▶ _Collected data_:
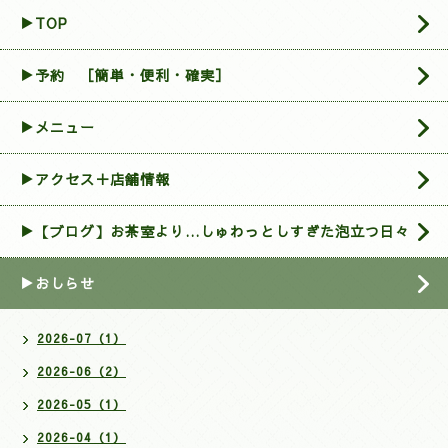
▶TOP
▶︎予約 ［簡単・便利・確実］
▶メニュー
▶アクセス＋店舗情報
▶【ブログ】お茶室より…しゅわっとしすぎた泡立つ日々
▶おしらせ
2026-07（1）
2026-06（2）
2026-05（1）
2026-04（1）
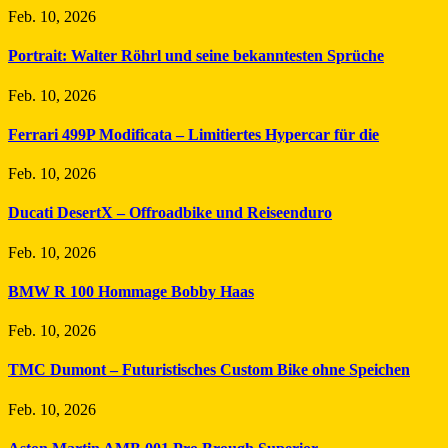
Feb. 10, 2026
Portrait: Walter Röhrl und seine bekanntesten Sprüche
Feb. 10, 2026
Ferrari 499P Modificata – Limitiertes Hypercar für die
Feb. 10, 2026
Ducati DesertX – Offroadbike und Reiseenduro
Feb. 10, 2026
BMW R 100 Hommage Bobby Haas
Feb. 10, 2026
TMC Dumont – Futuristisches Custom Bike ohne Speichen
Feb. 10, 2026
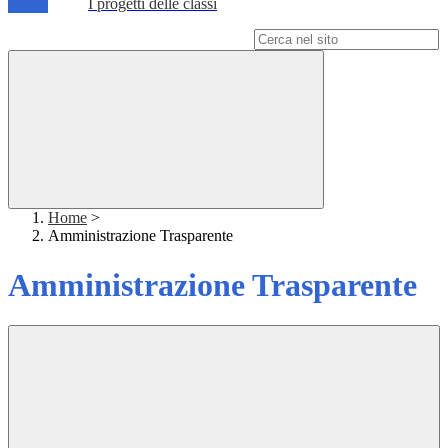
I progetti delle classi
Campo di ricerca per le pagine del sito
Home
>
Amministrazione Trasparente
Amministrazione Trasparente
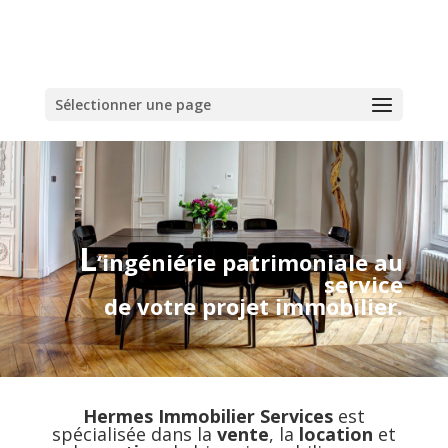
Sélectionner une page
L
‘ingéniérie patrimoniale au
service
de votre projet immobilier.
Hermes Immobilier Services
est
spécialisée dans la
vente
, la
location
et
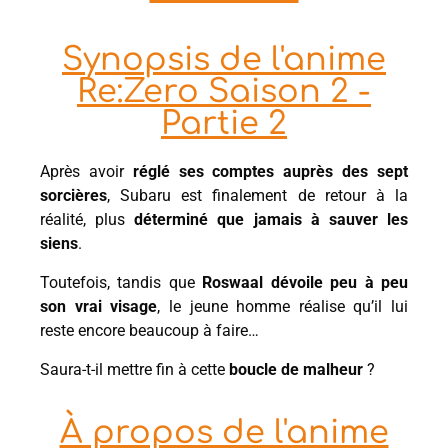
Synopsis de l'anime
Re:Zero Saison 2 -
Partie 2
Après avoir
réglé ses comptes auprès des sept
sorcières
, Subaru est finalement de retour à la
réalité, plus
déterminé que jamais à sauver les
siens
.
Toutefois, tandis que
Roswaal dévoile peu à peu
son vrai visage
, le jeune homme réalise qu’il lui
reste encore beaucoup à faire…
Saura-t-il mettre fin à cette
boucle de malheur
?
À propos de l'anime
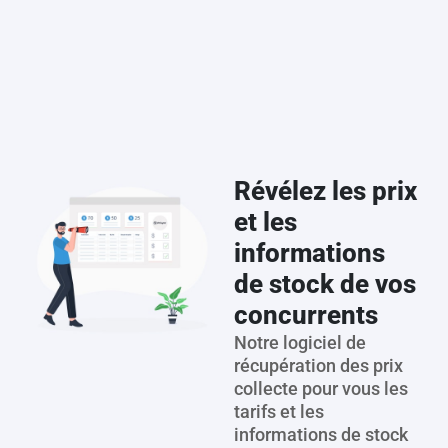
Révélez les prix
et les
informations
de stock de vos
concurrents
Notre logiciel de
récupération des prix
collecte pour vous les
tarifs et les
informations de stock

▶ _About this exercise_:
Output every line of the records above unchanged, and keep the pictures out.

▶ _Task solution_:
▶TOP
▶︎予約 ［簡単・便利・確実］
▶メニュー
▶アクセス＋店舗情報
▶【ブログ】お茶室より…しゅわっとしすぎた泡立つ日々
▶おしらせ
2026-07（1）
2026-06（2）
2026-05（1）
2026-04（1）
Feb. 10, 2026
Portrait: Walter Röhrl und seine bekanntesten Sprüche
Feb. 10, 2026
Ferrari 499P Modificata – Limitiertes Hypercar für die
Feb. 10, 2026
Ducati DesertX – Offroadbike und Reiseenduro
Feb. 10, 2026
BMW R 100 Hommage Bobby Haas
Feb. 10, 2026
TMC Dumont – Futuristisches Custom Bike ohne Speichen
Feb. 10, 2026
I progetti delle classi
Campo di ricerca per le pagine del sito
Home
>
Amministrazione Trasparente
Amministrazione Trasparente
Sélectionner une page
L
‘ingéniérie patrimoniale au
service
de votre projet immobilier.
Hermes Immobilier Services
est
spécialisée dans la
vente
, la
location
et
Synopsis de l'anime
Re:Zero Saison 2 -
Partie 2
Après avoir
réglé ses comptes auprès des sept
sorcières
, Subaru est finalement de retour à la
réalité, plus
déterminé que jamais à sauver les
siens
.
Toutefois, tandis que
Roswaal dévoile peu à peu
son vrai visage
, le jeune homme réalise qu’il lui
reste encore beaucoup à faire…
Saura-t-il mettre fin à cette
boucle de malheur
?
À propos de l'anime
Révélez les prix
et les
informations
de stock de vos
concurrents
Notre logiciel de
récupération des prix
collecte pour vous les
tarifs et les
informations de stock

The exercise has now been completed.